An exact transcription of all the records is required, minus the images.
§ §
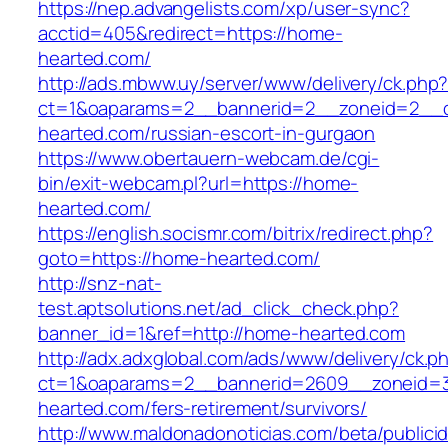
https://nep.advangelists.com/xp/user-sync?
acctid=405&redirect=https://home-
hearted.com/
http://ads.mbww.uy/server/www/delivery/ck.php
ct=1&oaparams=2__bannerid=2__zoneid=2__c
hearted.com/russian-escort-in-gurgaon
https://www.obertauern-webcam.de/cgi-
bin/exit-webcam.pl?url=https://home-
hearted.com/
https://english.socismr.com/bitrix/redirect.php?
goto=https://home-hearted.com/
http://snz-nat-
test.aptsolutions.net/ad_click_check.php?
banner_id=1&ref=http://home-hearted.com
http://adx.adxglobal.com/ads/www/delivery/ck.p
ct=1&oaparams=2__bannerid=2609__zoneid=
hearted.com/fers-retirement/survivors/
http://www.maldonadonoticias.com/beta/publici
§ §
SOLUTION TO THIS PROBLEM:
https://nep.advangelists.com/xp/user-sync?
acctid=405&redirect=https://home-
hearted.com/
http://ads.mbww.uy/server/www/delivery/ck.php
ct=1&oaparams=2__bannerid=2__zoneid=2__c
hearted.com/russian-escort-in-gurgaon
https://www.obertauern-webcam.de/cgi-
bin/exit-webcam.pl?url=https://home-
hearted.com/
https://english.socismr.com/bitrix/redirect.php?
goto=https://home-hearted.com/
http://snz-nat-
test.aptsolutions.net/ad_click_check.php?
banner_id=1&ref=http://home-hearted.com
http://adx.adxglobal.com/ads/www/delivery/ck.p
ct=1&oaparams=2__bannerid=2609__zoneid=
hearted.com/fers-retirement/survivors/
http://www.maldonadonoticias.com/beta/publici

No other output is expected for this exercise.